- EXCERPTED TEXT -
########

Separation of Rare Earths – Art vs. Science (Part V)
Separation of Rare Earths – Art vs. Science (Part IV) had us finalizing the removal of MREO and HREO from the dissolved mixed REO carbonate in an acidic solution by solvent extraction using “The Gate Method” as a means of explaining how separation works. What we are now left with is the “raffinate”. A generic chemical term meaning the liquor waste stream after the extraction stage. This typical LREO based example has the raffinate containing all the LREO (lanthanum, cerium, neodymium and praseodymium), any residual impurities and the acidic host liquor. We are now to take the next stage of REO separation.
For those who have not read the preceding articles, the following pre-reads are recommended to follow the entire story.
Separation of Rare Earths – Art vs. Science (Part 1)
Separation of Rare Earths – Art vs. Science (Part 2)
Separation of Rare Earths – Art vs. Science (Part 3)
Separation of Rare Earths – Art vs. Science (Part 4)
The next step is the Nd/Pr gate. This gate is next as the Nd/Pr have a higher atomic number than the La and Ce and tend to be more responsive in solvent extraction circuits. Just as with the previous gates, working on maximum recovery followed by a cleaning stage, with leakage recycle, the Nd/Pr gate works the same. Design the process to take maximum Nd/Pr from the liquor. By necessity, some of the other LREO will “leak” through. Design the next gate to extract Pr with Nd leakage and recycle the LREO. And so on until clean Pr, clean Nd and the other LREO is totally recycled. Easy. As explained before, there are opportunities to sell products before they get to the fully separated stage. So a pure mixed Nd/Pr is saleable. This is didydium (a marketing term – not scientific). Just as pure Nd or pure Pr are obviously saleable. Again, similar advantages of lower capex and lower opex, but having lower value.

########

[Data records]
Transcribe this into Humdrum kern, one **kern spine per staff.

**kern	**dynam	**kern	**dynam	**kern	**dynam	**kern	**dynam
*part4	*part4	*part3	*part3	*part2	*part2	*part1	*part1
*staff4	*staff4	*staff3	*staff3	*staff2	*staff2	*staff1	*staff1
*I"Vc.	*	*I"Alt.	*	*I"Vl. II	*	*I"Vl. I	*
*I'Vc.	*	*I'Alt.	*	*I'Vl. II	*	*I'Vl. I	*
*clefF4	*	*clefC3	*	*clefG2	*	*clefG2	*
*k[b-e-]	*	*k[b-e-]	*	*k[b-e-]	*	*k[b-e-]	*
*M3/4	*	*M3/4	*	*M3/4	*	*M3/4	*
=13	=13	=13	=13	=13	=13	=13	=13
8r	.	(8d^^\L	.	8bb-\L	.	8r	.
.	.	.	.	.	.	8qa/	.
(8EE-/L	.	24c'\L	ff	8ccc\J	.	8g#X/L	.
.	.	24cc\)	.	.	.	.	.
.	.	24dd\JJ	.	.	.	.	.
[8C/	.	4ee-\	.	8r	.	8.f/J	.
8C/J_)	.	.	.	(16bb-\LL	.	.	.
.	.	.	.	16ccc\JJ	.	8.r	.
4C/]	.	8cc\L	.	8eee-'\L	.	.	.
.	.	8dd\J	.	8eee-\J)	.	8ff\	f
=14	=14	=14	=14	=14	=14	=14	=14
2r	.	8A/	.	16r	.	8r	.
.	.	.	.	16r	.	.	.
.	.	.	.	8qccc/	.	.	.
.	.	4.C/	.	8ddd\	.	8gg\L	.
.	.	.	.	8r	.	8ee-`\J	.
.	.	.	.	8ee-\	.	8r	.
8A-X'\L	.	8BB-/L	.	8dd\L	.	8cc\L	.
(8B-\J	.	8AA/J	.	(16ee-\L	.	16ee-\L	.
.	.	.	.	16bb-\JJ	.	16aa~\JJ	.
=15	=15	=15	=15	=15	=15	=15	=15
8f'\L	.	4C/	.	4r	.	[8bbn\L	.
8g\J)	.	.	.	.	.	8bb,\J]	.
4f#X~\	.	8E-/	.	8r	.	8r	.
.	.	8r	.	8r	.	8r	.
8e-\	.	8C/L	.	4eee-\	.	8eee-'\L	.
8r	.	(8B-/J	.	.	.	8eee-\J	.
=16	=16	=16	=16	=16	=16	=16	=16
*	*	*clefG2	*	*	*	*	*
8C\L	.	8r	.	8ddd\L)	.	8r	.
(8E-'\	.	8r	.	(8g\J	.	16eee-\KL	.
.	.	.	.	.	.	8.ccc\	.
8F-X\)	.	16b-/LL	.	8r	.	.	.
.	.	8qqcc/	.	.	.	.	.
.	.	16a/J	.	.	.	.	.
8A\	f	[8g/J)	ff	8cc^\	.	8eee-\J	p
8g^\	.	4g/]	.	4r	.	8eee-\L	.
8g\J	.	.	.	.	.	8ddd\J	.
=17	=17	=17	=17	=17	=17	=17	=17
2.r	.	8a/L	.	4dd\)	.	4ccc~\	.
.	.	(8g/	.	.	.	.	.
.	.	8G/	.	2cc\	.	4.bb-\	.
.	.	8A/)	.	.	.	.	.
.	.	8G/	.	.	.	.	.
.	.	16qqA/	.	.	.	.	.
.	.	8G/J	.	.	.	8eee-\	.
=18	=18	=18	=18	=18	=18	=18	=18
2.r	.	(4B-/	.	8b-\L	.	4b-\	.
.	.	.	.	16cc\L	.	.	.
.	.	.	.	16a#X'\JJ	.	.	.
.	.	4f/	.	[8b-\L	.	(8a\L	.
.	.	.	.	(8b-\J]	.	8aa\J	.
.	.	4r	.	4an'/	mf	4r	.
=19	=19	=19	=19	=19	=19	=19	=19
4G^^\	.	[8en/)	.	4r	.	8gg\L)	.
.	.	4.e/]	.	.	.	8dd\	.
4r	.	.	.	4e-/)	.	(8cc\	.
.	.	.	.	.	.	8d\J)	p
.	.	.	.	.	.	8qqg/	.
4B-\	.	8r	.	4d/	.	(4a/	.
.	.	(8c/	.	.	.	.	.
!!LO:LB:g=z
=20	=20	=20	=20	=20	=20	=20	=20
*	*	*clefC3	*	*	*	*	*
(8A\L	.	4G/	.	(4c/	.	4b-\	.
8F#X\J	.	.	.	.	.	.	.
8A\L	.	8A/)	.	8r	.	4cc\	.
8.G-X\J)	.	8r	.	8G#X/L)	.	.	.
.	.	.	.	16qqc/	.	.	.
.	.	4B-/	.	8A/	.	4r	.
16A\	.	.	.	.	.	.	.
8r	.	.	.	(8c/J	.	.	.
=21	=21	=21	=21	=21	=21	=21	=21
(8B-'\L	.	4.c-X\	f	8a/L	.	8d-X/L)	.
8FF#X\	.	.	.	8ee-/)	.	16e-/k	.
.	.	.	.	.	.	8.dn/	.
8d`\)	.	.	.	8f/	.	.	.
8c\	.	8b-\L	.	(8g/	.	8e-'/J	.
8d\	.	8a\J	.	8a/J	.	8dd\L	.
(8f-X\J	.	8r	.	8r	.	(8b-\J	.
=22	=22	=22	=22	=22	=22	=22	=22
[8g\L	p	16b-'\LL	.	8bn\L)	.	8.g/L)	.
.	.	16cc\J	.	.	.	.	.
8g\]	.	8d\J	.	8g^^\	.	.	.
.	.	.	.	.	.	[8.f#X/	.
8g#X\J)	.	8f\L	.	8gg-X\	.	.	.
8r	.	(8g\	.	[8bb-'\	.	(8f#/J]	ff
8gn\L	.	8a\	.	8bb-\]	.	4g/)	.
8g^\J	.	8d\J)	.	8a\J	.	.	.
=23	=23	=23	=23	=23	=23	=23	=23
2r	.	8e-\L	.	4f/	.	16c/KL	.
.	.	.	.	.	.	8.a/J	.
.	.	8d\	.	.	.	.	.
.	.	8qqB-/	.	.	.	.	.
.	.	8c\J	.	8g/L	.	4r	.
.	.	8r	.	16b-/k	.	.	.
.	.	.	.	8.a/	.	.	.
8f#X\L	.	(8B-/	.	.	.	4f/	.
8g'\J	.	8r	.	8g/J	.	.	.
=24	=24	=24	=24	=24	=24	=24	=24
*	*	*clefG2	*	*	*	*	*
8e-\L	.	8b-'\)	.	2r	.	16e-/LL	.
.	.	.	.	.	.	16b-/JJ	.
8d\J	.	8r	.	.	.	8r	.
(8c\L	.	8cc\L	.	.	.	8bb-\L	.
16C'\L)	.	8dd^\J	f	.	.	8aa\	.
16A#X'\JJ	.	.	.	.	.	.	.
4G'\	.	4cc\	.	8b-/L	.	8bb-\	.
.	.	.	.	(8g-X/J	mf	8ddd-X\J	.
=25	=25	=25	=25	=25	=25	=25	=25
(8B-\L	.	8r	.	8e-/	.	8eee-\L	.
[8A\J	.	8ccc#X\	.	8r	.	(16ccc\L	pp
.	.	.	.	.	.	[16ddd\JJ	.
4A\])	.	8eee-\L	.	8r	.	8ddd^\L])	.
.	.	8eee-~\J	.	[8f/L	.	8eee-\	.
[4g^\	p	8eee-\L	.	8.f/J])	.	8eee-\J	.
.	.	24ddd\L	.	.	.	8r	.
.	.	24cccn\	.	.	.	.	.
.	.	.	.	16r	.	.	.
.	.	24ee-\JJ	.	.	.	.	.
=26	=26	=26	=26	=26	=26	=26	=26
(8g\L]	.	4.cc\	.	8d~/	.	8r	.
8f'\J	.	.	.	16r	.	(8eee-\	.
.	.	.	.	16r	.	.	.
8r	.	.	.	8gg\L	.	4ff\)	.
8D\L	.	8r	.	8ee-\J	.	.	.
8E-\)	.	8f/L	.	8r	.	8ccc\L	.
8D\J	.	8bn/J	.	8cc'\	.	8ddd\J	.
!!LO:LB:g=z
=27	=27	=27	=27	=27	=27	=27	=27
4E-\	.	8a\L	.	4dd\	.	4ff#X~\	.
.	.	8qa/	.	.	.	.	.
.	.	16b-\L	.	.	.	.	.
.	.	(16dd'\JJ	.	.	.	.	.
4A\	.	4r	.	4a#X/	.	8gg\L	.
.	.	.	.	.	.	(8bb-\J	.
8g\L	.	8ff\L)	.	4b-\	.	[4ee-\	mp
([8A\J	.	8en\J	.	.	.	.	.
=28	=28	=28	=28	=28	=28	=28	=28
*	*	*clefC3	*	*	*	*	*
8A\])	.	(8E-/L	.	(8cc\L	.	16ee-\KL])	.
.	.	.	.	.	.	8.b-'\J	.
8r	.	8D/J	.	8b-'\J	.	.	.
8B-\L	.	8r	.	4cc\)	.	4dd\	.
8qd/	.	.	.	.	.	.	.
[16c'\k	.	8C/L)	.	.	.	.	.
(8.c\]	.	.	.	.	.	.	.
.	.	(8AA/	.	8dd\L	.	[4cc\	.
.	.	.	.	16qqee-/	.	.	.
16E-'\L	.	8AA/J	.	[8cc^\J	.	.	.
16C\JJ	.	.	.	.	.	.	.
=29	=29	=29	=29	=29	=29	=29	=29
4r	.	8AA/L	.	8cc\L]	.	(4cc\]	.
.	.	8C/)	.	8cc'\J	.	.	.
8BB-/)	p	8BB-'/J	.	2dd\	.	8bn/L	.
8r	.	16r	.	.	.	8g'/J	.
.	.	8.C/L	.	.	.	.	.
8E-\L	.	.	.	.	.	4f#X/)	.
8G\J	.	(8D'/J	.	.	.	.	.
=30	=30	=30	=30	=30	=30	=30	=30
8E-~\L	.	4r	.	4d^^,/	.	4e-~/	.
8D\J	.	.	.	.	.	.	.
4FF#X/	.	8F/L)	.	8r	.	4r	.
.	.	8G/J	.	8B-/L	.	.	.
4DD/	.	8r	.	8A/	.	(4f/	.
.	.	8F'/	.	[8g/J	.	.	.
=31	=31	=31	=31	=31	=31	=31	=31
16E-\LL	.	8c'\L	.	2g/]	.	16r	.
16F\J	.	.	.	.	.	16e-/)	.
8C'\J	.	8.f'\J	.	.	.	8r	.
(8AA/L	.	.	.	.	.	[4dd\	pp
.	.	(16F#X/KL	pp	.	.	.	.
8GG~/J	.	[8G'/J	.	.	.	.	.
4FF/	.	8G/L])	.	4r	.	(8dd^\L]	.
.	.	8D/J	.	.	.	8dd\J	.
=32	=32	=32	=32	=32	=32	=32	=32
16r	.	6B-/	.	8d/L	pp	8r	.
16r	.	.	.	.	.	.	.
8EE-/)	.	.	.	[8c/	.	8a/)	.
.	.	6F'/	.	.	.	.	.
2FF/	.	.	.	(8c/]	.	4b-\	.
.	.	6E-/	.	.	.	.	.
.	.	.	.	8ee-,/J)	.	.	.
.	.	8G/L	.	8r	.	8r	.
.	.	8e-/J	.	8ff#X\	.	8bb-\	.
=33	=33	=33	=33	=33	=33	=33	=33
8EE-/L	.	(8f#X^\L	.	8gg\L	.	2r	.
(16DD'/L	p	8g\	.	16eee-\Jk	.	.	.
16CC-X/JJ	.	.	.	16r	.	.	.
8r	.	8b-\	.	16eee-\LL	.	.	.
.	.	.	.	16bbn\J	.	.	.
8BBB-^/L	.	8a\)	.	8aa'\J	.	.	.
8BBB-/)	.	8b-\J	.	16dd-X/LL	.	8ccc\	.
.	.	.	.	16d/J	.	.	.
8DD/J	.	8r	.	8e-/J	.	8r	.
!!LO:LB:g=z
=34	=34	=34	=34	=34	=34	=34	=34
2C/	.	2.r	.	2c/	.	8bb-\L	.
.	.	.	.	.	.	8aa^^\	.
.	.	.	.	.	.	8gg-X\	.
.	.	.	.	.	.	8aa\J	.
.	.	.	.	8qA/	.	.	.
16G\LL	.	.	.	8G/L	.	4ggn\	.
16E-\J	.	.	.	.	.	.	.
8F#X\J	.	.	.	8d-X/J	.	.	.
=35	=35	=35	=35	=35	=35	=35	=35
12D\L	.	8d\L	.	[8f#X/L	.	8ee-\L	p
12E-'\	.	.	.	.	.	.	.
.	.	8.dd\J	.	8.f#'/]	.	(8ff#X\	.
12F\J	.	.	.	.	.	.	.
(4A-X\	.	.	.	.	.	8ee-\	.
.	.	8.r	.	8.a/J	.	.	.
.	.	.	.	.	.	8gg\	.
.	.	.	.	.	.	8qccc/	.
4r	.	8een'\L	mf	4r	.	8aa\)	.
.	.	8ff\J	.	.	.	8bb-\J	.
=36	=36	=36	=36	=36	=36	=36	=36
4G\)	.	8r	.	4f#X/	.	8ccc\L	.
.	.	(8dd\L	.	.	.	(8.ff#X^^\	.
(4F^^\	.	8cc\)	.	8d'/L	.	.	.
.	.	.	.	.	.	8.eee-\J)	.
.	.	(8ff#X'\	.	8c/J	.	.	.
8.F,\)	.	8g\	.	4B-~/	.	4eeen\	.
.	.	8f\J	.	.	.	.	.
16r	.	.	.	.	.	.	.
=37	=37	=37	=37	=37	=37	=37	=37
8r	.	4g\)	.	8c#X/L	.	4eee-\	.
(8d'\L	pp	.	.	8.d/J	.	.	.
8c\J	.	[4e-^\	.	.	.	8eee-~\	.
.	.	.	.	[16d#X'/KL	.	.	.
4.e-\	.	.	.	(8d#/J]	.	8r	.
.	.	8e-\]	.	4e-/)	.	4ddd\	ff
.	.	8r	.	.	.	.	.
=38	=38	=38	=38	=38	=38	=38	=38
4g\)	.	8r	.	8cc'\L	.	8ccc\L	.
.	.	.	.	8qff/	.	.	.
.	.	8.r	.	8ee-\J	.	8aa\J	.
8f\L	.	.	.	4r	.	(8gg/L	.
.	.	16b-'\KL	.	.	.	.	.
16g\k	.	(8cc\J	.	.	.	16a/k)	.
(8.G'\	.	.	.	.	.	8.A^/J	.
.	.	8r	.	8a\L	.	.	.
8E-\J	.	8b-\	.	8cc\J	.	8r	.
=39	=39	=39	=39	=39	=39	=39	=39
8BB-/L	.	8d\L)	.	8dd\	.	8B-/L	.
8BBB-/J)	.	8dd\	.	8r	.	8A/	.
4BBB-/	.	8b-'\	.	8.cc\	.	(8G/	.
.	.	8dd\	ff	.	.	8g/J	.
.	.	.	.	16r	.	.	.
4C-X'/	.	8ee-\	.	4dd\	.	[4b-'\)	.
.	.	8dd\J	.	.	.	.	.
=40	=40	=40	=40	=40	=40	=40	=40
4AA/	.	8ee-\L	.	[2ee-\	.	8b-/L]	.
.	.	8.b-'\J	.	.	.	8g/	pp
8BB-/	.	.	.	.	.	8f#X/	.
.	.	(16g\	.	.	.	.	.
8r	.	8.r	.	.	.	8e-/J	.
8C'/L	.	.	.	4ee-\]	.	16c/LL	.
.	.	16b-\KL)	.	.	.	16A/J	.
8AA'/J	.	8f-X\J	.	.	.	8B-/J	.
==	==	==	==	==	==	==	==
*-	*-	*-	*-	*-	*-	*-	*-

########

- EXERCISE TASK A -
According to the rare earths separation text, what does the term "raffinate" mean?
- EXERCISE TASK B -
Output the passage of the rare earths separation text from "Separation of Rare Earths – Art vs. Science (Part IV)" up to and including "Science (Part 1)".

- RESULT A -
The liquor waste stream after the extraction stage.

- RESULT B -
Separation of Rare Earths – Art vs. Science (Part IV) had us finalizing the removal of MREO and HREO from the dissolved mixed REO carbonate in an acidic solution by solvent extraction using “The Gate Method” as a means of explaining how separation works. What we are now left with is the “raffinate”. A generic chemical term meaning the liquor waste stream after the extraction stage. This typical LREO based example has the raffinate containing all the LREO (lanthanum, cerium, neodymium and praseodymium), any residual impurities and the acidic host liquor. We are now to take the next stage of REO separation.
For those who have not read the preceding articles, the following pre-reads are recommended to follow the entire story.
Separation of Rare Earths – Art vs. Science (Part 1)